The thin line between “Welcoming the Stranger!” and informing migrants how they can avoid ICE and deportation-a charge that has been leveled against CCUSA in some cities- has caused a great deal of confusion, with the Conference of U.S. Catholic Bishops claiming that CCUSA obeys the law and does not counsel migrants to hide from ICE.
But that is untrue.
The Archdiocese of Milwaukee’s Refugee and Immigration Services Program produced a video in which attorney Barbara Graham advises illegal migrants on how to avoid ICE when investigators are sent to their work place.
“Do not panic, and do not run away. If you are frightened and feel like you need to leave, you can calmly walk toward the exit,” Graham advised.
Graham then suggested that illegal aliens should “stonewall authorities by refusing to answer questions including where they were born or how they got into the US.”
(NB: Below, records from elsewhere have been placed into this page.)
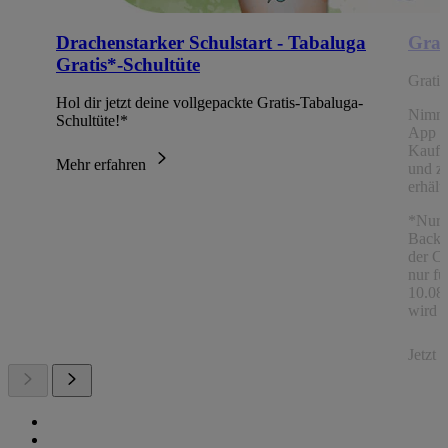
Drachenstarker Schulstart - Tabaluga
Grat
Gratis*-Schultüte
Grati
Hol dir jetzt deine vollgepackte Gratis-Tabaluga-
Nimm
Schultüte!*
App Ch
Kaufe
Mehr erfahren
und z
erhält
*Nur 
Backw
der C
nur fü
10.08.
wird a
Jetzt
Over the last four years under the Biden administration, CCUSA as well as the U.S. Conference of Catholic Bishops counted as among the nation’s largest beneficiaries of government money. But this money comes with a “price.” As Taylor Marshall pointed out in a recent podcast, the situation is akin to early Christians paying the Roman state to support the killing of Christians in the Coliseum. The utilization of this federal money has seduced CCUSA into supporting issues cherished by the radical left, transforming CCUSA into an arm of the welfare state.
When, for instance, has CCUSA funneled money to the pro-life movement?
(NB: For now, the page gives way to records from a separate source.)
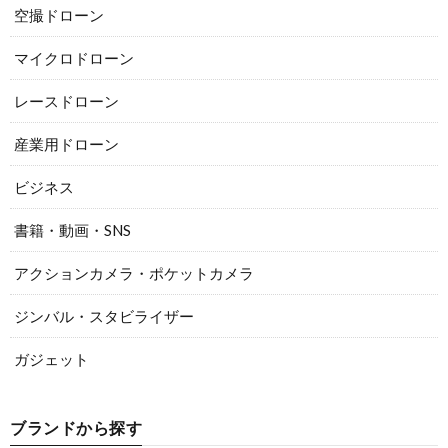
空撮ドローン
マイクロドローン
レースドローン
産業用ドローン
ビジネス
書籍・動画・SNS
アクションカメラ・ポケットカメラ
ジンバル・スタビライザー
ガジェット
ブランドから探す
As Anderson pointed out, “CCUSA has deliberately avoided every single political issue that pits the Catholic faith against the culture of death in the public square. Abortion, embryonic stem-cell research, funding for Planned Parenthood — all these crucial issues are nowhere to be seen in the CCUSA’s ‘moral” agenda.”
In 1996, Pennsylvania Senator Rick Santorum was practically a lone voice when he castigated Catholic Charities for drifting away from the Church because of the lure of government funding.
Immediately after President Donald Trump issued directives that paused grants to organizations that aid migrants and refugees, the U.S. Conference of Catholic Bishops (USCCB), on Feb. 18 filed a lawsuit against the Trump administration over what the bishops say is an unlawful suspension of funding for refugee programs in the United States, many of which are run by Catholic Charities.
A Syracuse, New York Catholic Charities organization was forced to slash 51 jobs from its refugee resettlement program after the Trump administration blocked $1.7 million in government grants the organization was expected to receive in 2025.
This New York refugee program specifically assists migrants when they first arrive in the U.S., providing grants for food and housing in their first 90 days in the country.
“Programs for children and youth help young refugees acclimate and find success,” the Syracuse CCUSA website bemoaned.
But attaining “success” when you dodge ICE after having broken the law should not be rewarded by lucrative government contracts.